> _Exercises to complete_:
a: Answer these questions about the article on the Bradford West contest:
(i) By what majority did Galloway win Bradford West in 2012?
(ii) Who was the original Labour candidate who withdrew from the race?
(iii) On what date is Shah expected to give Galloway a run for his money?
b: Rewrite the stored entry rows starting at the first row and ending at the row containing "las bases de", changing "Psaumes" to "Psalms" and leaving everything else the same.

> _Document segment_:
---*---

When George Galloway won Bradford West for Respect from Labour in 2012 by a 10,140 majority, he announced his victory through a megaphone: “All praise to Allah!” For a Scottish Catholic, Galloway appears to be doing very well at speaking on issues affecting Muslims.
During that by-election campaign Galloway produced a leaflet that said, “I’m a better Pakistani than [Imran Hussain, the Labour candidate] will ever be. God knows who’s a Muslim and who is not. And a man that’s never out of the pub shouldn’t be going around telling people you should vote for him because he’s a Muslim.”
Galloway’s opponent at the general election is Naseem (Naz) Shah, a local to Bradford who is of Pakistani Muslim origin. Last month, I travelled to Bradford to join Shah on the campaign trail soon after she was catapulted into the race by the withdrawal of the original Labour candidate, Amina Ali, for “family reasons”.
Shah is full of energy when she joins me at my Bradford hotel. “I’m real, I’m from the grassroots. I am from Bradford, I am a part of Bradford. I am Bradford,” she tells me. With her warm, approachable manner and impeccable local credentials, she is certain to give Galloway a run for his money on May 7, although he remains favourite to retain his seat.

---*---

[Stored entries]
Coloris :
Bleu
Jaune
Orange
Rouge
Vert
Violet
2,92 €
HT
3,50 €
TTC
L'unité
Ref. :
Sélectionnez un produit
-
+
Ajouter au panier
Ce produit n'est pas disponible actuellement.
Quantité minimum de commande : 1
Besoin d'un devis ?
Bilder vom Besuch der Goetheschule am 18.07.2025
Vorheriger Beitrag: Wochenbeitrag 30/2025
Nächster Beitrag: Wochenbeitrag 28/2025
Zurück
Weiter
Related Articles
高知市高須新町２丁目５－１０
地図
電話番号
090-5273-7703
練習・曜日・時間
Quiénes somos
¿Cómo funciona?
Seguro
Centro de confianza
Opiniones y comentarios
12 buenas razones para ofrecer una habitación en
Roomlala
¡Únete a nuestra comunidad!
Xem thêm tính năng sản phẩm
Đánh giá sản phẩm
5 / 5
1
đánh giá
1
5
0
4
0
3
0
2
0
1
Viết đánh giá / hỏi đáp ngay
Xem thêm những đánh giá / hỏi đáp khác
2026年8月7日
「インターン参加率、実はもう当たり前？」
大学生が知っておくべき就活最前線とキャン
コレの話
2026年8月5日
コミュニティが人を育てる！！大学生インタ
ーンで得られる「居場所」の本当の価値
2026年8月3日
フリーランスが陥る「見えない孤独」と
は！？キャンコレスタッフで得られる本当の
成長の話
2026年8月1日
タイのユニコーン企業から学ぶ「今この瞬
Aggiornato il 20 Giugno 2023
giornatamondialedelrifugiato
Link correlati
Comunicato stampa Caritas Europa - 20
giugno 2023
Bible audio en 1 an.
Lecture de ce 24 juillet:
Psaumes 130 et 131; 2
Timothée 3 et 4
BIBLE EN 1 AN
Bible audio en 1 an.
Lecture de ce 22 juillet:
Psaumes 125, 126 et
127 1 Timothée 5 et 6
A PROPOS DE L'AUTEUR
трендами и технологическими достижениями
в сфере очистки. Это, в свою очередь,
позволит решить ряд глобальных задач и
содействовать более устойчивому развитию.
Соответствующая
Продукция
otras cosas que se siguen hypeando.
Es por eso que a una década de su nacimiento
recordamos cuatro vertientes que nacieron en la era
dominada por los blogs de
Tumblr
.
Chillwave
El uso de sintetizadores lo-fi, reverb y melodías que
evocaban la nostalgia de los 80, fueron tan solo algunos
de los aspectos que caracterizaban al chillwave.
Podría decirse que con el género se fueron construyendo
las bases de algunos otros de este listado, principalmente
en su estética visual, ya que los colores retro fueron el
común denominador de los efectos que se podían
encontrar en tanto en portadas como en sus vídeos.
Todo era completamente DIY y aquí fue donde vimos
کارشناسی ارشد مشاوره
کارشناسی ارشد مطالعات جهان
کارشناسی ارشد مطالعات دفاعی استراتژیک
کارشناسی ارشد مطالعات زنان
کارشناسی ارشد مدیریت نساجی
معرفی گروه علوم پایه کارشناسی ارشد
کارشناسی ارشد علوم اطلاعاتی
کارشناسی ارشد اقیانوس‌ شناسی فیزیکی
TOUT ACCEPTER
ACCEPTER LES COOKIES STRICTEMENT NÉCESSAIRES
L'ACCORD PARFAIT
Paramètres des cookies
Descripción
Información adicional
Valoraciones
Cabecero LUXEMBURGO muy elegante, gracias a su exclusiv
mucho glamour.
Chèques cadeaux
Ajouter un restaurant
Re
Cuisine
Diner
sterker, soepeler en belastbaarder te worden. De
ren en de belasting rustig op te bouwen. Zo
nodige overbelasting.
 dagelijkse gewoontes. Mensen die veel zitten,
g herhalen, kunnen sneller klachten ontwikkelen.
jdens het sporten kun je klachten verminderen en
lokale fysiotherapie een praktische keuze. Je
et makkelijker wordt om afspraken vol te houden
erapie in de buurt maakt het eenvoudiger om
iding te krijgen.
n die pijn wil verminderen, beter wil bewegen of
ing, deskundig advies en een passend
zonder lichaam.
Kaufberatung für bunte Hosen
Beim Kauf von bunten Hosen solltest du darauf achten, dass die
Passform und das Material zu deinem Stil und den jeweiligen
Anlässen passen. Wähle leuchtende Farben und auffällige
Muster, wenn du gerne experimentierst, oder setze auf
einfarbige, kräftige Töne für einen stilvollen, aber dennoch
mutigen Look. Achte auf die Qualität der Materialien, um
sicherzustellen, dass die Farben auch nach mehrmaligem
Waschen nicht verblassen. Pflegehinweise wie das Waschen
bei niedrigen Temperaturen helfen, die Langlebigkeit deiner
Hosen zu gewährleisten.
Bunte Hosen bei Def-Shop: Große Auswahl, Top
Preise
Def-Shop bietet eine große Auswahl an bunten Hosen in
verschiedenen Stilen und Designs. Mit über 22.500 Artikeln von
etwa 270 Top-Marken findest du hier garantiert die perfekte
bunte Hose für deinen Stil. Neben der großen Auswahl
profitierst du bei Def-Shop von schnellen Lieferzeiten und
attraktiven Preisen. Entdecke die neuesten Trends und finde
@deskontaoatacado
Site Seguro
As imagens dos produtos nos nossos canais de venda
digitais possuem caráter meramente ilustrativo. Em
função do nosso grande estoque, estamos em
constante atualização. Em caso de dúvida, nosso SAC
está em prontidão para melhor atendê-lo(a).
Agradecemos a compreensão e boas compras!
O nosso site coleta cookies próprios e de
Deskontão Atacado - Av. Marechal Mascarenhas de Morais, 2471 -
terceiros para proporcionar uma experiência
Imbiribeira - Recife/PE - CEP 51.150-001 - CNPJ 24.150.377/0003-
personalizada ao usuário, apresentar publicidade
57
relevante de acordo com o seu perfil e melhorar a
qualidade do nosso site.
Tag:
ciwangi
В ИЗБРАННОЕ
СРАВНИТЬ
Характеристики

---*---

> _Responses by task_:
a:
(i) 10,140
(ii) Amina Ali
(iii) May 7

b:
Coloris :
Bleu
Jaune
Orange
Rouge
Vert
Violet
2,92 €
HT
3,50 €
TTC
L'unité
Ref. :
Sélectionnez un produit
-
+
Ajouter au panier
Ce produit n'est pas disponible actuellement.
Quantité minimum de commande : 1
Besoin d'un devis ?
Bilder vom Besuch der Goetheschule am 18.07.2025
Vorheriger Beitrag: Wochenbeitrag 30/2025
Nächster Beitrag: Wochenbeitrag 28/2025
Zurück
Weiter
Related Articles
高知市高須新町２丁目５－１０
地図
電話番号
090-5273-7703
練習・曜日・時間
Quiénes somos
¿Cómo funciona?
Seguro
Centro de confianza
Opiniones y comentarios
12 buenas razones para ofrecer una habitación en
Roomlala
¡Únete a nuestra comunidad!
Xem thêm tính năng sản phẩm
Đánh giá sản phẩm
5 / 5
1
đánh giá
1
5
0
4
0
3
0
2
0
1
Viết đánh giá / hỏi đáp ngay
Xem thêm những đánh giá / hỏi đáp khác
2026年8月7日
「インターン参加率、実はもう当たり前？」
大学生が知っておくべき就活最前線とキャン
コレの話
2026年8月5日
コミュニティが人を育てる！！大学生インタ
ーンで得られる「居場所」の本当の価値
2026年8月3日
フリーランスが陥る「見えない孤独」と
は！？キャンコレスタッフで得られる本当の
成長の話
2026年8月1日
タイのユニコーン企業から学ぶ「今この瞬
Aggiornato il 20 Giugno 2023
giornatamondialedelrifugiato
Link correlati
Comunicato stampa Caritas Europa - 20
giugno 2023
Bible audio en 1 an.
Lecture de ce 24 juillet:
Psalms 130 et 131; 2
Timothée 3 et 4
BIBLE EN 1 AN
Bible audio en 1 an.
Lecture de ce 22 juillet:
Psalms 125, 126 et
127 1 Timothée 5 et 6
A PROPOS DE L'AUTEUR
трендами и технологическими достижениями
в сфере очистки. Это, в свою очередь,
позволит решить ряд глобальных задач и
содействовать более устойчивому развитию.
Соответствующая
Продукция
otras cosas que se siguen hypeando.
Es por eso que a una década de su nacimiento
recordamos cuatro vertientes que nacieron en la era
dominada por los blogs de
Tumblr
.
Chillwave
El uso de sintetizadores lo-fi, reverb y melodías que
evocaban la nostalgia de los 80, fueron tan solo algunos
de los aspectos que caracterizaban al chillwave.
Podría decirse que con el género se fueron construyendo
las bases de algunos otros de este listado, principalmente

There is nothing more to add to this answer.